Labile Allianz

Nach dem Amerika-Gipfel in Mexiko

junge welt vom 12.01.2004
Harald Neuber, Labile Allianz

 

So hatte sich Bush »seinen« Amerika-Gipfel wohl nicht vorgestellt. Trotz aller diplomatischen Bemühungen im Vorfeld ist der US-Präsident auf dem zweitägigen Treffen der lateinamerikanischen Staats- und Regierungschefs im nordmexikanischen Monterrey vorerst gescheitert. Weder wird die US-dominierte Freihandelszone ALCA zum ursprünglich geplanten Termin 2005 in Kraft treten. Noch gelang es Mr. President, die Regierungen in Havanna und Caracas politisch vom Rest der Gaststaaten zu isolieren. Von Montag bis Mittwoch wurde vor allem deutlich, daß die lateinamerikanische Gemeinschaft zu einem neuen Bewußtsein, mehr noch, zu einem neuen Selbstbewußtsein gefunden hat.
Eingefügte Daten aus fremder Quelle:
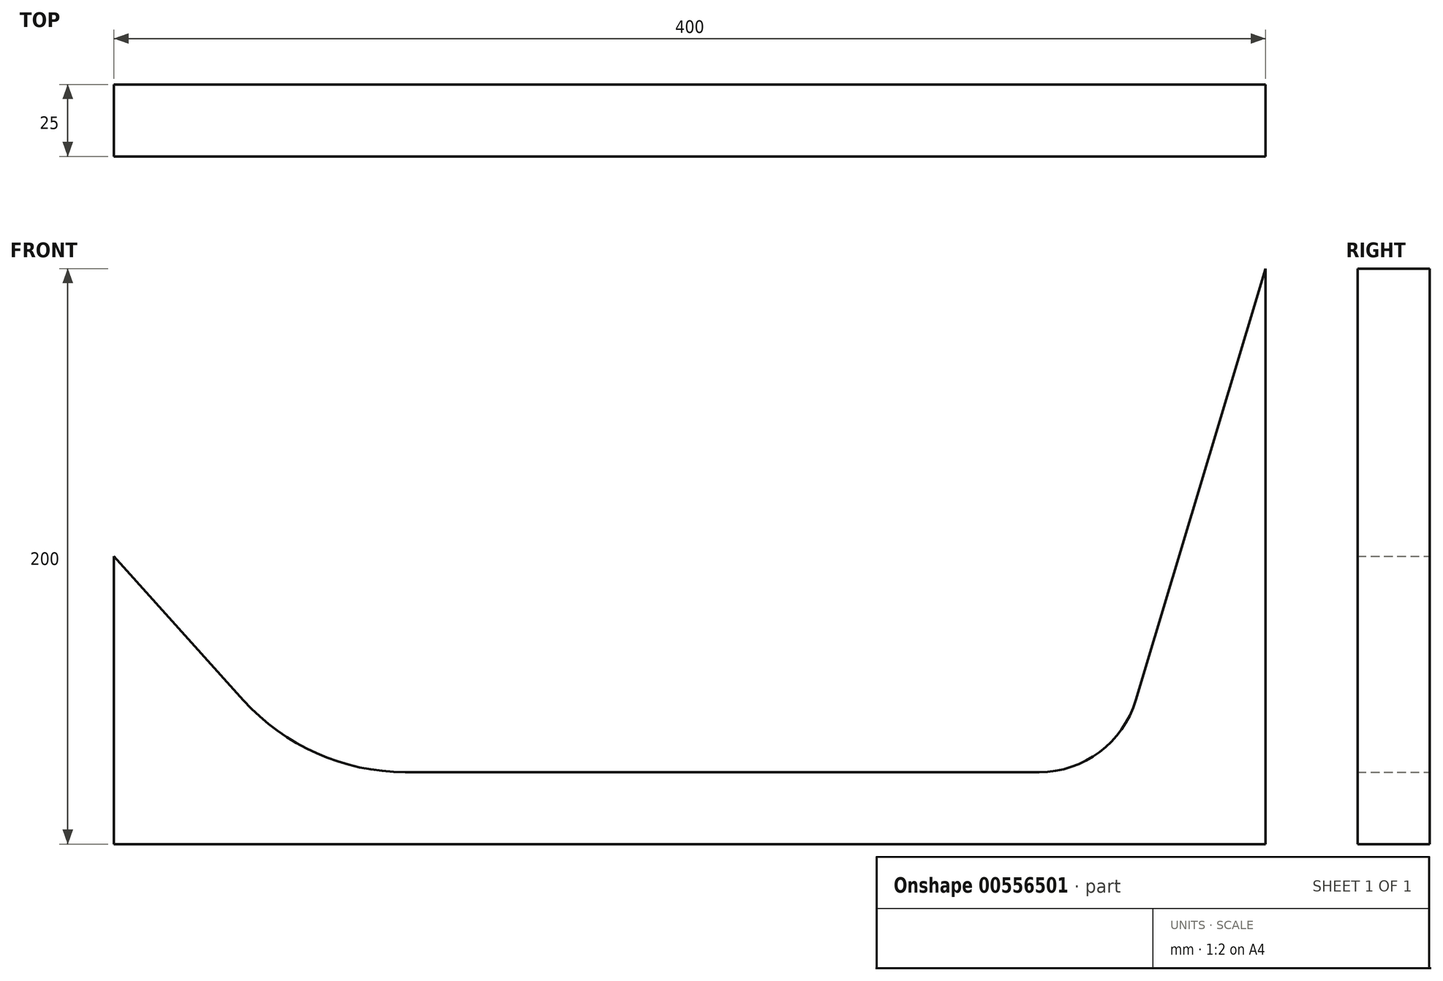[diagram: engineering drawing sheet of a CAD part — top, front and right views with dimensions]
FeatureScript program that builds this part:
annotation { "Feature Type Name" : "Feature", "Feature Type Description" : "" }
export const myFeature = defineFeature(function(context is Context, id is Id, definition is map)
    precondition{}
    {
        {
            var Q0;
            Q0=qCreatedBy(makeId("Front.planeOp"),FACE);
            var sketch = newSketch(context, id + "F0", { "sketchPlane" : qUnion([Q0])});
            skLineSegment(sketch, "E0", {"start": v(-200, 0) * mm, "end": v(200, 0) * mm});
            skLineSegment(sketch, "E1", {"start": v(200, 0) * mm, "end": v(200, 200) * mm});
            skLineSegment(sketch, "E2", {"start": v(200, 200) * mm, "end": v(155, 50) * mm});
            skArc(sketch, "E3", {"start": v(155, 50) * mm, "mid": v(142.34, 31.94) * mm, "end": v(121.4, 25) * mm});
            skLineSegment(sketch, "E4", {"start": v(121.4, 25) * mm, "end": v(-98.87, 25) * mm});
            skLineSegment(sketch, "E5", {"start": v(-200, 100) * mm, "end": v(-155, 50) * mm});
            skLineSegment(sketch, "E6", {"start": v(-200, 100) * mm, "end": v(-200, 0) * mm});
            skArc(sketch, "E7", {"start": v(-98.87, 25) * mm, "mid": v(-129.6, 31.53) * mm, "end": v(-155, 50) * mm});
            skLineSegment(sketch, "E8", {"start": v(0, 0) * mm, "end": v(0, 146.81) * mm, "construction": true});
            skLineSegment(sketch, "E9", {"start": v(155, 50) * mm, "end": v(74.55, 50) * mm, "construction": true});
            skSolve(sketch);
        }
        {
            var Q0;
            Q0 = qSketchRegion(id + "F0", true);
            extrude(context, id + "F1", {"entities" : qUnion([Q0]), "depth" : 25 * mm, "offsetDistance" : 25 * mm});
        }
    });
Aber die Front ist labil. Was, wenn die lateinamerikanischen Mandatsträger in Monterrey nur aus ihrer Deckung gelockt wurden? Immerhin handelte es sich in Monterrey um ein außerplanmäßiges Treffen, dessen Ergebnis kaum weiter Beachtung finden wird. Washington steht − ähnlich wie beim Freihandelsstreit − nun der Weg offen, bis zum kommenden regulären Gipfel 2005 in Argentinien durch bilaterale Verhandlungen Löcher in die nun enttarnte politische Front im Süden zu stoßen. Das Ergebnis von Monterrey hätte sich dann als Pyrrhussieg erwiesen.

Doch gelten für beide Seiten die gleichen Regeln. Mexikos Präsident Vicente Fox, von Bush als »guter Freund« gelobt, hatte im eigenen Land sichtlich Mühe, seine US-Nähe zu vermitteln. Und auch bei seinen südlichen Nachbarn stieß Fox‚ betonte Nähe zu den USA auf Kritik. Will die lateinamerikanische Gemeinschaft nicht wieder vollends zum Hinterhof der USA werden, muß Mexiko wieder politisch integriert werden.

Lehrreich waren auch die konzertierten Attacken aus dem US- Außenministerium. Nach einem Sprecher des »State Departement« hatte in der Vorwoche ein Staatssekretär und schließlich die Sicherheitsberaterin des US-Präsidenten Terrorvorwürfe gegen die Regierungen von Kuba und Venezuela erhoben, weil diese am deutlichsten globalisierungskritische Positionen vertreten. Womit deutlich wurde, daß Washington seinen »Kampf gegen den Terrorismus« eher heute als morgen als Vorwand für die direkte militärische Offensive gegen sozialen Widerstand südlich des Rio Bravo führen kann. Brasiliens Präsident Inácio Lula da Silva und der argentinische Peronist Néstor Kirchner scheinen diese Gefahr erkannt zu haben. »Auf diesem Kontinent ist kein Platz mehr für Diktatoren«, hatte Bush den 33 Staats- und Regierungschefs erklärt. Die Chancen stehen nicht schlecht, daß dieses Urteil auf ihn selbst zurückfällt.